▸ **Source passage**
Her central thesis is that, contrary to myth (especially in France), luxury brands do actually indulge in marketing and in ways that aren’t too removed from the strategies of mass brands. But there are other reasons why this book is worth reading, beyond this rather pedestrian insight.

For a start, there’s the breadth of Sicard’s range of reference. Did you know, for example, that the Swiss luxury watch industry has its origins in theologian Jean Calvin’s ascetic obsession with time? Or that French aristocrats were obliged by law to spend a certain proportion of their income on luxury goods in order to preserve class demarcation?

Then there’s her historical classification of luxury brands, which wouldn’t be out of place in an essay by Roland Barthes or some other Gauloise-puffing 1960s structuralist philosopher. 

In the beginning were the classical luxury brands, like Hermès. Their source of authority was and still is the product. Then, in the early 20th century, a cohort of modern luxury brands appeared, such as Chanel. Their source of authority was the genius of the creator. 

Finally, towards the end of the 20th century, contemporary luxury brands such as Ralph Lauren appeared. With a delightfully Gallic shrug of contempt, Sicard classifies mere ‘media image’ as their principal source of authority.

All this is fun cultural history but the idea I found most useful in Sicard’s book is her concept of ‘l’écart’, or ‘the gap’. It’s this that creates that essential sense of distance between the luxury brand and its aspirant user.

Sicard’s insight is that in today’s world of luxury, our aspirations don’t always have to be upward. We are used to thinking of luxury brands as totems of high establishment taste. This doesn’t always have to be the case.

▸ **Exercise instructions**
a - Summarize the review of Sicard's book on luxury brands in two sentences.
b - Write the next few sentences of the review of Sicard's book on luxury brands, following on from its final line.

▸ **Source material**
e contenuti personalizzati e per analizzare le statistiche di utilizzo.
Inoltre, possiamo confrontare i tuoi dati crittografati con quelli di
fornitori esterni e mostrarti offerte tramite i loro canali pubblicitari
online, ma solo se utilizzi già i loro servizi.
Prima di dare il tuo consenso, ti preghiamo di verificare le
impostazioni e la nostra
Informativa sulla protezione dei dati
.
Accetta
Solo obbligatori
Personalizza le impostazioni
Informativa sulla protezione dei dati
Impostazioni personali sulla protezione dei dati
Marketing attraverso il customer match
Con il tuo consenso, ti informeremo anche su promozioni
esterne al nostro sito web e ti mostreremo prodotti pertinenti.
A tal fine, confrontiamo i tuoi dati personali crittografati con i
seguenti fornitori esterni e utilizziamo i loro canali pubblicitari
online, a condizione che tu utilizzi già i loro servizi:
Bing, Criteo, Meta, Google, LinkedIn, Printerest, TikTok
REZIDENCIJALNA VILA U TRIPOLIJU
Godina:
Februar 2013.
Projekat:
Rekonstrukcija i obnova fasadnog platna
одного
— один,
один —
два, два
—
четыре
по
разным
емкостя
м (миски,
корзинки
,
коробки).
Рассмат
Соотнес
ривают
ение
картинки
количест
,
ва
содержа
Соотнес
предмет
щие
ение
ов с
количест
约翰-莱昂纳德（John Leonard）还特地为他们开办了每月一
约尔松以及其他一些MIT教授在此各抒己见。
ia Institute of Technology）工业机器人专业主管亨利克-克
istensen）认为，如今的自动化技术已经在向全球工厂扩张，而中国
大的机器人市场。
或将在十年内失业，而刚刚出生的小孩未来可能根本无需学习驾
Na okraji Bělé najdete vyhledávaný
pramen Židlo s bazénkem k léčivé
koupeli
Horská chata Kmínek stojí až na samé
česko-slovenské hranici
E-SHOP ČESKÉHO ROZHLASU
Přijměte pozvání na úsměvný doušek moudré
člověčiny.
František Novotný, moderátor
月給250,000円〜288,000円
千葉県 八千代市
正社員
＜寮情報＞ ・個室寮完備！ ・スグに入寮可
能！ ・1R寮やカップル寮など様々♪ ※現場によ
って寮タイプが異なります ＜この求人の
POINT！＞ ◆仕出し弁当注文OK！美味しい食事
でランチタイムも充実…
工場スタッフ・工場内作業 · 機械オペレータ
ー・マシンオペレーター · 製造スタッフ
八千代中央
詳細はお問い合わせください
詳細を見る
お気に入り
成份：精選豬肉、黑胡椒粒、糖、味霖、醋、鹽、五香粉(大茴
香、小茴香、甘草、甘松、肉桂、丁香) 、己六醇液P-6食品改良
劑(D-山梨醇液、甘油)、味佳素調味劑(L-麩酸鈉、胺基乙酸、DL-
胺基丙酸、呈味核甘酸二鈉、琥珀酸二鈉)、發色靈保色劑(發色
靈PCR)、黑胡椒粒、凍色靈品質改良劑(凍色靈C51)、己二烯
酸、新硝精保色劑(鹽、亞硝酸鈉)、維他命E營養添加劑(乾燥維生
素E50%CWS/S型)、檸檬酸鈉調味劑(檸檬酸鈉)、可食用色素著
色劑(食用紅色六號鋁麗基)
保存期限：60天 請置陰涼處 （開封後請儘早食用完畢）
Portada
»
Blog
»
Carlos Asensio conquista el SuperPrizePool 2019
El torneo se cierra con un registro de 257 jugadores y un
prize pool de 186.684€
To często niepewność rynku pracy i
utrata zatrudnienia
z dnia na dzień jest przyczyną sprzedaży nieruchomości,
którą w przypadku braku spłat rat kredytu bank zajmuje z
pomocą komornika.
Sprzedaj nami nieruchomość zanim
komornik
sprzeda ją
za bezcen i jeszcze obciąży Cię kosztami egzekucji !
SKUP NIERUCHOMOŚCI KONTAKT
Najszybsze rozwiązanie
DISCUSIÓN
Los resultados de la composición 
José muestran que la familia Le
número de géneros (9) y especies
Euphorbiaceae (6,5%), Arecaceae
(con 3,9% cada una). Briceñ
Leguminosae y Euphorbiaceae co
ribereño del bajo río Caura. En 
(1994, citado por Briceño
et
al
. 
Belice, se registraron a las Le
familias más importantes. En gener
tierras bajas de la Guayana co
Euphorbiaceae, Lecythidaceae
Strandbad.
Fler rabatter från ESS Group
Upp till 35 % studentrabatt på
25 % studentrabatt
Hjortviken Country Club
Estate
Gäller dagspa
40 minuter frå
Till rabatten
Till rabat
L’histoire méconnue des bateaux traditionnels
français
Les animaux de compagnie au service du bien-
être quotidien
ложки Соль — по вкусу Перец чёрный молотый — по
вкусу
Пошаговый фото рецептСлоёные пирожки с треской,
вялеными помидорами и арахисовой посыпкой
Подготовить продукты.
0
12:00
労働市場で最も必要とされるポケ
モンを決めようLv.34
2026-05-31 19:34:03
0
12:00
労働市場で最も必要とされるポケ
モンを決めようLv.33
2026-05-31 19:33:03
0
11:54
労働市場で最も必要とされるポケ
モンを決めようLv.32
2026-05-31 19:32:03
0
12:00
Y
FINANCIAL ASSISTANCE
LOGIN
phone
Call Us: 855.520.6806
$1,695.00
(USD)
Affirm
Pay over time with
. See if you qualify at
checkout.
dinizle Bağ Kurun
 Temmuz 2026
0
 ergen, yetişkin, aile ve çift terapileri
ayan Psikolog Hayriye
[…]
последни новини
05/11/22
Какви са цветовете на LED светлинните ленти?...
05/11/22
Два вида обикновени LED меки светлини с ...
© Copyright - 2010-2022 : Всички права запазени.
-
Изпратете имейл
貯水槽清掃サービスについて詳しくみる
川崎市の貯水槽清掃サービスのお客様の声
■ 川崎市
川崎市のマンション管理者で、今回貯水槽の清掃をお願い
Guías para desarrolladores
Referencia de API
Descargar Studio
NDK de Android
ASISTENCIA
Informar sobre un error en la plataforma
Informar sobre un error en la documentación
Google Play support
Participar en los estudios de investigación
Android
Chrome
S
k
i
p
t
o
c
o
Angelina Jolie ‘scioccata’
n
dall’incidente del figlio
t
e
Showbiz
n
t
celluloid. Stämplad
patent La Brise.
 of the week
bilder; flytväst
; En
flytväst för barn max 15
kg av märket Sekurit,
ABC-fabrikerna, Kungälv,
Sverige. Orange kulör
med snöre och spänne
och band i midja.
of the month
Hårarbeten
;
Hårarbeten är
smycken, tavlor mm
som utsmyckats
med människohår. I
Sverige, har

▸ **Results**
a - Sicard's central thesis is that luxury brands do market themselves, in ways not far from mass brands, but the book is also worth reading for its broad range of reference and its historical classification of luxury brands into classical, modern and contemporary types, whose authority rests on the product, the creator's genius and media image. The idea the reviewer finds most useful is her concept of "l'écart," the gap that creates distance between a luxury brand and its aspirant user, along with her insight that luxury aspirations need not always be upward.

b -
The luxury-creating ‘gap’ can also operate in a downward direction. Think of those overpriced Brick Lane T-shirts. Peter Sellers’ Radford-fettled Minis in the 1960s. Or Tom Wolfe’s concept of Radical Chic in the 1970s. All déclassé phenomena repositioned as emblems of informed, even subtly dangerous taste.

There’s another ‘gap’ in Sicard’s map of luxury that’s even more interesting, and that’s the lateral one. It’s also the most difficult one to pull off. It means adopting a stance that is apart from mainstream taste. One that’s based on its own, potentially alienating, values-based definition of excellence.

Ian Schrager managed it with his high-concept boutique hotels. In their heyday, Saab and Volvo achieved it by finding different idioms of automotive luxury. I have a feeling that it’s the path the next generation of Chinese luxury brands will follow, probably more or less unconsciously.

While we’re waiting for that to happen, I’m off to buy a T-shirt. A nice plain one, from Marks & Spencer.